• GOAL
Update the rows from the line containing "family: Columbidae" down to the end of the rows by replacing "common name" with "vernacular name" and leaving everything else unchanged. Write out only those lines.

___ SUPPLIED RECORDS

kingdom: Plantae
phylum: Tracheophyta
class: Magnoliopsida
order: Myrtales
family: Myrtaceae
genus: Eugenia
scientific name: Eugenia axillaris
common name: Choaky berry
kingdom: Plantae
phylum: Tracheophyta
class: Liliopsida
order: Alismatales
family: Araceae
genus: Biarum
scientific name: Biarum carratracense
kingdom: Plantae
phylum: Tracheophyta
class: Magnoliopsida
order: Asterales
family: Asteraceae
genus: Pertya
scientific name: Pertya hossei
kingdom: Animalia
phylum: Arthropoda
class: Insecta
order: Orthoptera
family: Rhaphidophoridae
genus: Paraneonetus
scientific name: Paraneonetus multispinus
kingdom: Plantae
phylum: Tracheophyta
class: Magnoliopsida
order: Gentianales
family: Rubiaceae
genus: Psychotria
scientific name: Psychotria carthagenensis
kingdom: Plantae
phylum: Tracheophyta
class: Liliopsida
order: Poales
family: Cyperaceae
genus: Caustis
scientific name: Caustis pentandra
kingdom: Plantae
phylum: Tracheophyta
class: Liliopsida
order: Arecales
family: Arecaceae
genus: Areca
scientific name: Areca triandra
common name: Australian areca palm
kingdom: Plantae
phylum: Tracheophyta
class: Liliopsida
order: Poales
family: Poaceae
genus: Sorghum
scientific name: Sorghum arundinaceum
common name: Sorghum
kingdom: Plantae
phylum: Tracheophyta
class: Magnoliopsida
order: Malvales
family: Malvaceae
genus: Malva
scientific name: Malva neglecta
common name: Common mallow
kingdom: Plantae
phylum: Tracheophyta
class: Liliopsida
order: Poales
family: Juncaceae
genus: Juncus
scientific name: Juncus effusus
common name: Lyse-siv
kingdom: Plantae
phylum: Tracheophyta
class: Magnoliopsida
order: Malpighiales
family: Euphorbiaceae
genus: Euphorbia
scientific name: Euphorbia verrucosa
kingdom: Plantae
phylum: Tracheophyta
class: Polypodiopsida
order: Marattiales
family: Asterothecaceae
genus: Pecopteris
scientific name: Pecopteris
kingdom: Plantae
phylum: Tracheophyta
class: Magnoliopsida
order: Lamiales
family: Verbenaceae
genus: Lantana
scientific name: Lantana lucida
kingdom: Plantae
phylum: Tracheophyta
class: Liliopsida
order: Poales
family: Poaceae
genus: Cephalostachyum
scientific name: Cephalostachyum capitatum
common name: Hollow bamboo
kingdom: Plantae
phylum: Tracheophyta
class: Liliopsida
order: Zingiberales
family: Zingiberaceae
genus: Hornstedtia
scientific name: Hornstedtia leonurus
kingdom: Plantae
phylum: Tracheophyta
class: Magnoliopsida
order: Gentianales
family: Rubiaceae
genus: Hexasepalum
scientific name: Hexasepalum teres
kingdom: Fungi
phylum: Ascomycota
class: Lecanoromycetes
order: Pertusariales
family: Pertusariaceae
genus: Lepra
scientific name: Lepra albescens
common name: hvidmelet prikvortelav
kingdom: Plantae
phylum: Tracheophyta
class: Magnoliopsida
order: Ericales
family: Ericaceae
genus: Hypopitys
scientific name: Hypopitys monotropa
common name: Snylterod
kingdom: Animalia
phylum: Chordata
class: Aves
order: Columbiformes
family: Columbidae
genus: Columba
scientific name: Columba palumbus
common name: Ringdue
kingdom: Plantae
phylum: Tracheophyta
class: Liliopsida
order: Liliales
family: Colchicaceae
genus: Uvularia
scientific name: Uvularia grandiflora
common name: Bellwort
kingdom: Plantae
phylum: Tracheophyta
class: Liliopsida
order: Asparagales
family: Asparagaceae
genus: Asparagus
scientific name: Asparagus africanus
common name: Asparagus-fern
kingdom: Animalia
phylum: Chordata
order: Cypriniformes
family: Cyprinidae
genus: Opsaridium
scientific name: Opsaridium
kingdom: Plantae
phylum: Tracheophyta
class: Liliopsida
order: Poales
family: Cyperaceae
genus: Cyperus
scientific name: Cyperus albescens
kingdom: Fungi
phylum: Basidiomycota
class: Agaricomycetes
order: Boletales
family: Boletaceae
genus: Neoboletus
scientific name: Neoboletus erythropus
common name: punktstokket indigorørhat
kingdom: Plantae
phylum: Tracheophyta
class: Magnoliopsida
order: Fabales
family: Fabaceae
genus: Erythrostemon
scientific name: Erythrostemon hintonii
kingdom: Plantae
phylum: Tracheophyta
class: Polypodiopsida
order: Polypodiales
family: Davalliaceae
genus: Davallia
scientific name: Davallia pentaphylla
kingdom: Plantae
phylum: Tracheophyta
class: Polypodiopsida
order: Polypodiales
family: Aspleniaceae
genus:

______

• TASK RESULT
family: Columbidae
genus: Columba
scientific name: Columba palumbus
vernacular name: Ringdue
kingdom: Plantae
phylum: Tracheophyta
class: Liliopsida
order: Liliales
family: Colchicaceae
genus: Uvularia
scientific name: Uvularia grandiflora
vernacular name: Bellwort
kingdom: Plantae
phylum: Tracheophyta
class: Liliopsida
order: Asparagales
family: Asparagaceae
genus: Asparagus
scientific name: Asparagus africanus
vernacular name: Asparagus-fern
kingdom: Animalia
phylum: Chordata
order: Cypriniformes
family: Cyprinidae
genus: Opsaridium
scientific name: Opsaridium
kingdom: Plantae
phylum: Tracheophyta
class: Liliopsida
order: Poales
family: Cyperaceae
genus: Cyperus
scientific name: Cyperus albescens
kingdom: Fungi
phylum: Basidiomycota
class: Agaricomycetes
order: Boletales
family: Boletaceae
genus: Neoboletus
scientific name: Neoboletus erythropus
vernacular name: punktstokket indigorørhat
kingdom: Plantae
phylum: Tracheophyta
class: Magnoliopsida
order: Fabales
family: Fabaceae
genus: Erythrostemon
scientific name: Erythrostemon hintonii
kingdom: Plantae
phylum: Tracheophyta
class: Polypodiopsida
order: Polypodiales
family: Davalliaceae
genus: Davallia
scientific name: Davallia pentaphylla
kingdom: Plantae
phylum: Tracheophyta
class: Polypodiopsida
order: Polypodiales
family: Aspleniaceae
genus:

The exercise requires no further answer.